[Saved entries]
• • • • • • •

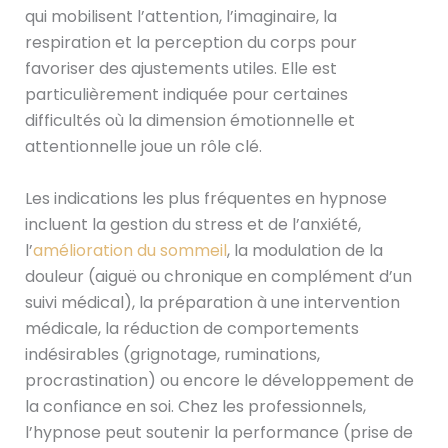
qui mobilisent l’attention, l’imaginaire, la
respiration et la perception du corps pour
favoriser des ajustements utiles. Elle est
particulièrement indiquée pour certaines
difficultés où la dimension émotionnelle et
attentionnelle joue un rôle clé.
Les indications les plus fréquentes en hypnose
incluent la gestion du stress et de l’anxiété,
l’
amélioration du sommeil
, la modulation de la
douleur (aiguë ou chronique en complément d’un
suivi médical), la préparation à une intervention
médicale, la réduction de comportements
indésirables (grignotage, ruminations,
procrastination) ou encore le développement de
la confiance en soi. Chez les professionnels,
l’hypnose peut soutenir la performance (prise de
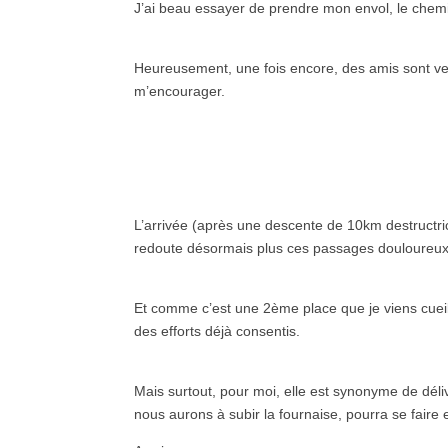
J’ai beau essayer de prendre mon envol, le chem
Heureusement, une fois encore, des amis sont ven
m’encourager.
L’arrivée (après une descente de 10km destructric
redoute désormais plus ces passages douloureux 
Et comme c’est une 2ème place que je viens cueill
des efforts déjà consentis.
Mais surtout, pour moi, elle est synonyme de déli
nous aurons à subir la fournaise, pourra se faire e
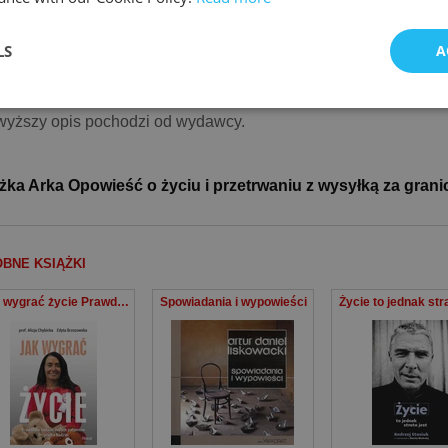
LS
A
yższy opis pochodzi od wydawcy.
żka Arka Opowieść o życiu i przetrwaniu z wysyłką za grani
BNE KSIĄŻKI
Jak wygrać życie Prawdziwe historie pacjentów przylądka nadziei
Spowiadania i wypowieści
Życie to jednak stra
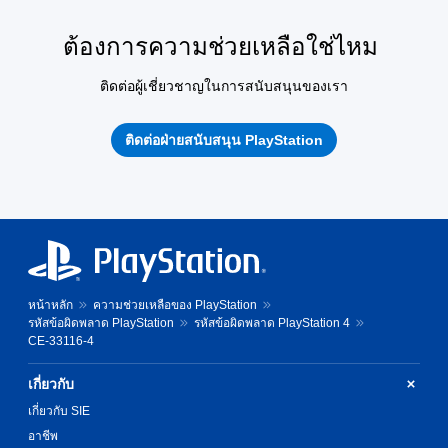
ต้องการความช่วยเหลือใช่ไหม
ติดต่อผู้เชี่ยวชาญในการสนับสนุนของเรา
ติดต่อฝ่ายสนับสนุน PlayStation
หน้าหลัก
ความช่วยเหลือของ PlayStation
รหัสข้อผิดพลาด PlayStation
รหัสข้อผิดพลาด PlayStation 4
CE-33116-4
เกี่ยวกับ
เกี่ยวกับ SIE
อาชีพ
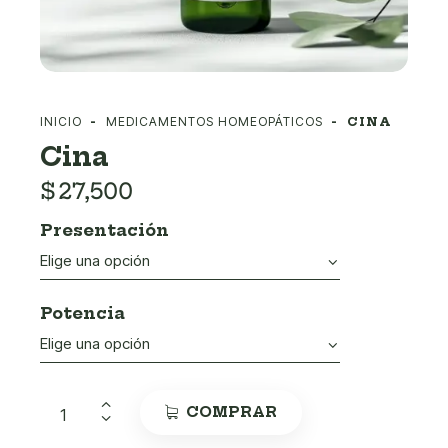
INICIO
MEDICAMENTOS HOMEOPÁTICOS
CINA
Cina
$
27,500
Presentación
Potencia
COMPRAR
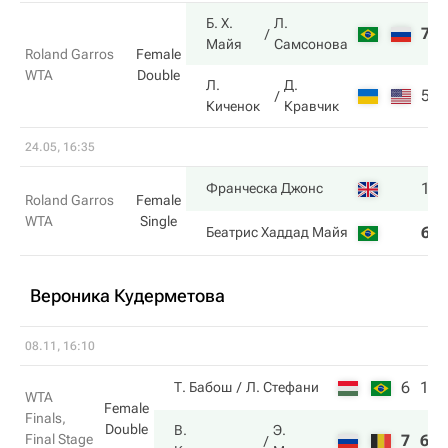
Б. Х.
Л.
7
Майя
Самсонова
Roland Garros
Female
WTA
Double
Л.
Д.
5
Киченок
Кравчик
24.05, 16:35
1
Франческа Джонс
Roland Garros
Female
WTA
Single
6
Беатрис Хаддад Майя
Вероника Кудерметова
08.11, 16:10
6
1
Т. Бабош
Л. Стефани
WTA
Female
Finals,
Double
В.
Э.
Final Stage
7
6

• • • • • • •

■ EXERCISE DETAILS
Extract the text lines from every row above, copying each one unchanged and in order. Leave the pictures out of the answer.

■ SOLUTION TO THIS TASK
qui mobilisent l’attention, l’imaginaire, la
respiration et la perception du corps pour
favoriser des ajustements utiles. Elle est
particulièrement indiquée pour certaines
difficultés où la dimension émotionnelle et
attentionnelle joue un rôle clé.
Les indications les plus fréquentes en hypnose
incluent la gestion du stress et de l’anxiété,
l’
amélioration du sommeil
, la modulation de la
douleur (aiguë ou chronique en complément d’un
suivi médical), la préparation à une intervention
médicale, la réduction de comportements
indésirables (grignotage, ruminations,
procrastination) ou encore le développement de
la confiance en soi. Chez les professionnels,
l’hypnose peut soutenir la performance (prise de
J’ai beau essayer de prendre mon envol, le chem
Heureusement, une fois encore, des amis sont ven
m’encourager.
L’arrivée (après une descente de 10km destructric
redoute désormais plus ces passages douloureux 
Et comme c’est une 2ème place que je viens cueill
des efforts déjà consentis.
Mais surtout, pour moi, elle est synonyme de déli
nous aurons à subir la fournaise, pourra se faire e
LS
A
yższy opis pochodzi od wydawcy.
żka Arka Opowieść o życiu i przetrwaniu z wysyłką za grani
BNE KSIĄŻKI
Jak wygrać życie Prawdziwe historie pacjentów przylądka nadziei
Spowiadania i wypowieści
Życie to jednak stra
ต้องการความช่วยเหลือใช่ไหม
ติดต่อผู้เชี่ยวชาญในการสนับสนุนของเรา
ติดต่อฝ่ายสนับสนุน PlayStation
หน้าหลัก
ความช่วยเหลือของ PlayStation
รหัสข้อผิดพลาด PlayStation
รหัสข้อผิดพลาด PlayStation 4
CE-33116-4
เกี่ยวกับ
เกี่ยวกับ SIE
อาชีพ
INICIO
MEDICAMENTOS HOMEOPÁTICOS
CINA
Cina
$
27,500
Presentación
Potencia
COMPRAR
Б. Х.
Л.
7
Майя
Самсонова
Roland Garros
Female
WTA
Double
Л.
Д.
5
Киченок
Кравчик
24.05, 16:35
1
Франческа Джонс
Roland Garros
Female
WTA
Single
6
Беатрис Хаддад Майя
Вероника Кудерметова
08.11, 16:10
6
1
Т. Бабош
Л. Стефани
WTA
Female
Finals,
Double
В.
Э.
Final Stage
7
6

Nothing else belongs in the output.